IIBBA   05544
INSTITUTO DE INVESTIGACIONES BIOQUIMICAS DE BUENOS AIRES
Unidad Ejecutora - UE
congresos y reuniones científicas
Título:
Speed cells in the medial entorhinal cortex
Autor/es:
EMILIO KROPFF; ERIC CARMICHAEL; EDVARD MOSER; MAY-BRITT MOSER
Lugar:
Washington
Reunión:
Conferencia; Society for Neuroscience Annual Meeting 2014; 2014
Institución organizadora:
Society for Neuroscience
Resumen:
Grid cells in the medial entorhinal cortex (MEC) have spatial maps
characterized by periodicity (Hafting et al, 2005). Their spatial code
applies to several places within an environment as well as across
environments (Fyhn et al, 2007), which suggests they could be the basis
of a path-integration representation of space (McNaughton et al, 2006). A
path integrator would receive a speed signal as an input and integrate
it along a short window of time to obtain the displacement of the
animal, using this result to update the spatial maps. Although weak
correlations with theta frequency (Jeewajee et al, 2008) or grid cell
firing (Sargolini et al, 2006; Wills et al, 2012) have been reported,
the local availability and nature of a speed signal in MEC is still
unclear. We recorded neural activity in the MEC and hippocampus of rats
in a 1mx1m open field and in the Flintstone car, a task designed to
control their speed. The car, which was ran by a computer along a 4m
track, had no floor, constraining rats to run by their own means at an
experimenter-determined speed in order to keep up and reach the end of
the track, where a food reward was delivered. We report that running
speed is coded in the firing rate of a large population of MEC cells,
representing around 10% of the overall cell count in all layers. The
firing of these speed cells is characterized by a positive-linear
relationship with running speed and low spatial and head-directional
information content. While other entorhinal populations (grid, head
direction and border cells) present large overlaps with each other,
their overlap with the population of speed cells is in all cases
significantly lower than expected by chance. In agreement with the
functional segregation of speed cells, when experimentally disentangling
speed and position we were unable to find any modulation by speed in
the grid cell population, and found only a weak modulation in
hippocampal place cells. Finally, MEC speed cells exhibited prospective
coding, anticipating the rats? movements around 60ms on average,
although in some selected examples the anticipation reached 200-300ms.

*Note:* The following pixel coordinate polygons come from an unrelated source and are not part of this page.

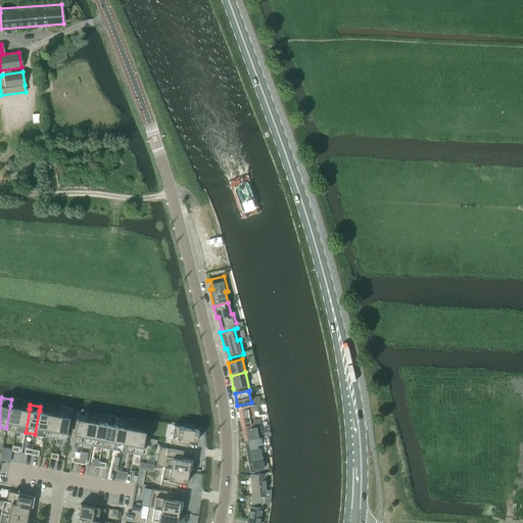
[(240,419),(253,416),(253,412),(257,411),(256,405),(252,406),(238,408),(240,419)]
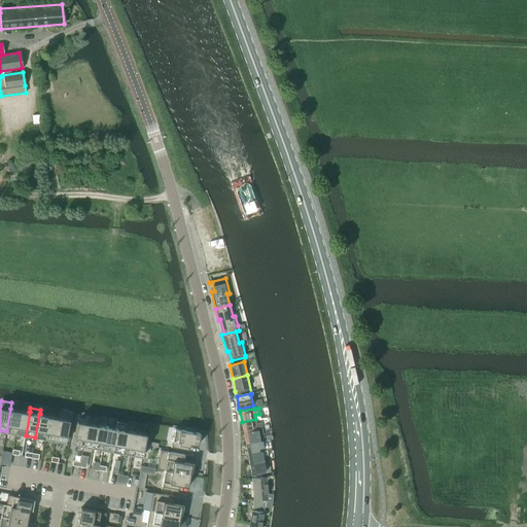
[(10,409),(6,431),(15,433),(20,410),(10,409)]
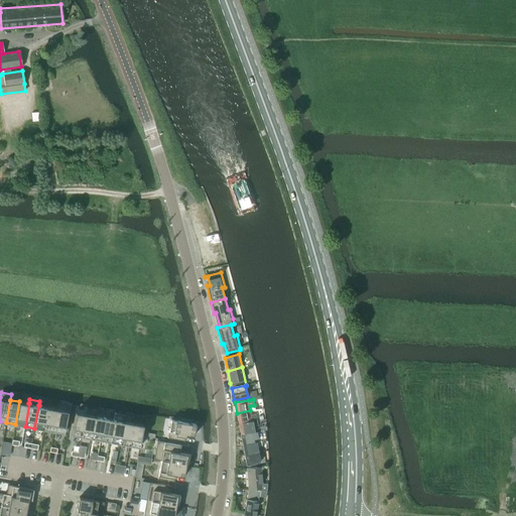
[(19,401),(15,424),(25,426),(29,403),(28,403),(19,401)]
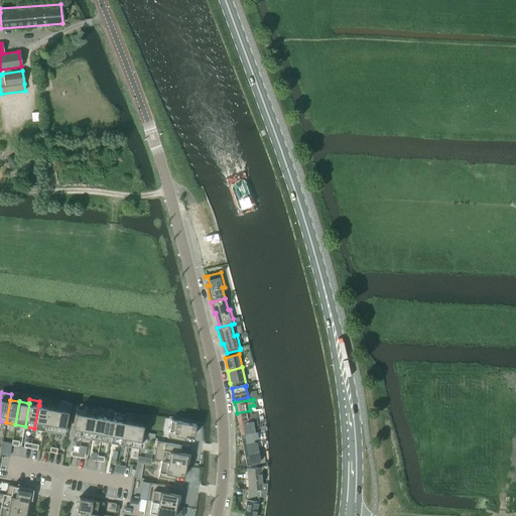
[(57,409),(53,431),(63,433),(69,406),(57,404),(56,409),(57,409)]
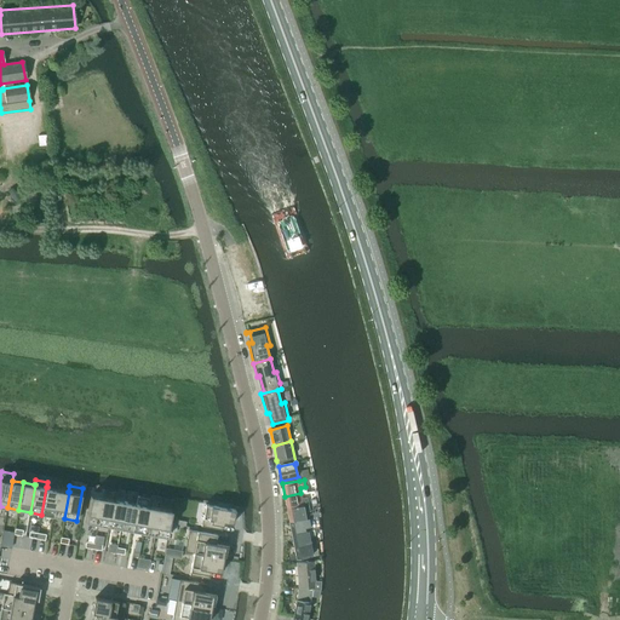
[(46,487),(41,515),(52,516),(58,489),(47,487),(46,487)]
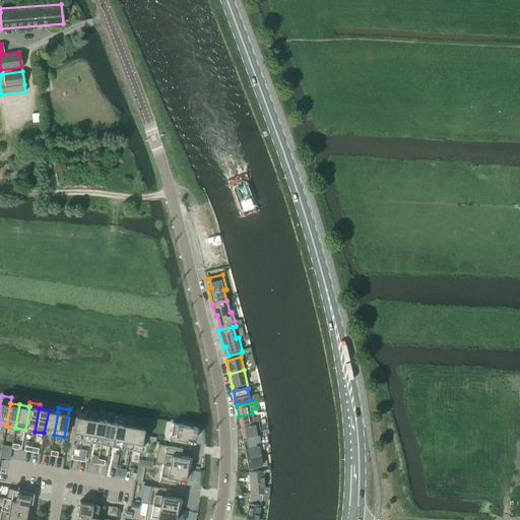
[(49,410),(44,433),(54,435),(58,412),(57,412),(49,410)]
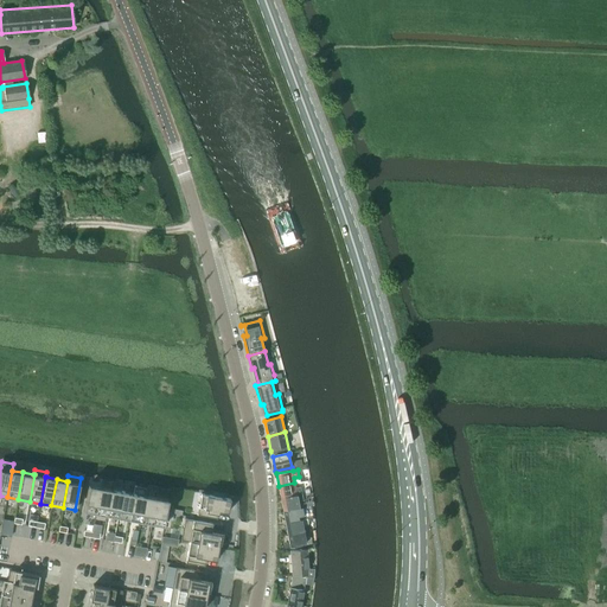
[(281,498),(301,494),(300,487),(295,489),(294,483),(279,486),(281,498)]
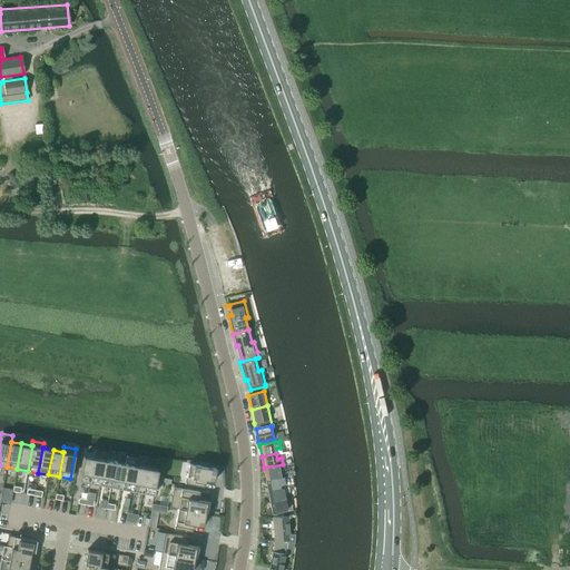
[(84,455),(78,480),(89,482),(94,458),(84,455)]
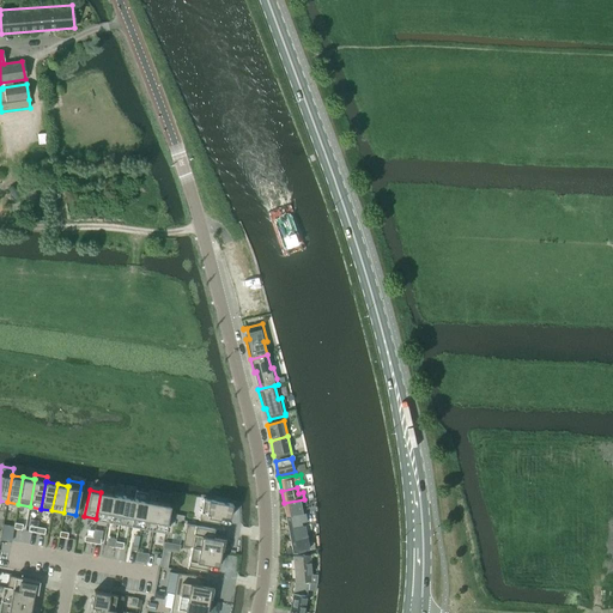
[(135,498),(131,525),(141,527),(146,501),(147,501),(149,493),(135,491),(134,498),(135,498)]
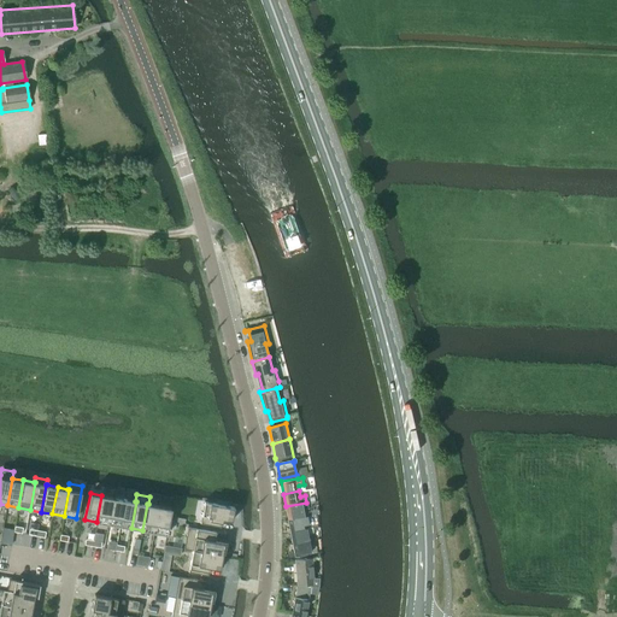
[(101,495),(97,522),(109,524),(113,498),(101,495)]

In turn, grid cells recorded in the same experiments behaved as if
guided by a prospective rather than a regular path integrator, as
evidenced by the anticipation of their firing position when acceleration
was positive as opposed to negative, an effect that was absent in
simultaneously recorded hippocampal place cells. This shift in firing
position was stronger in a) layer II and b) the last portion of the
theta cycle, not associated in grid cells with phase precession proper.
Put together, our results point to the coordinated involvement of MEC
grid cells and speed cells in path integration.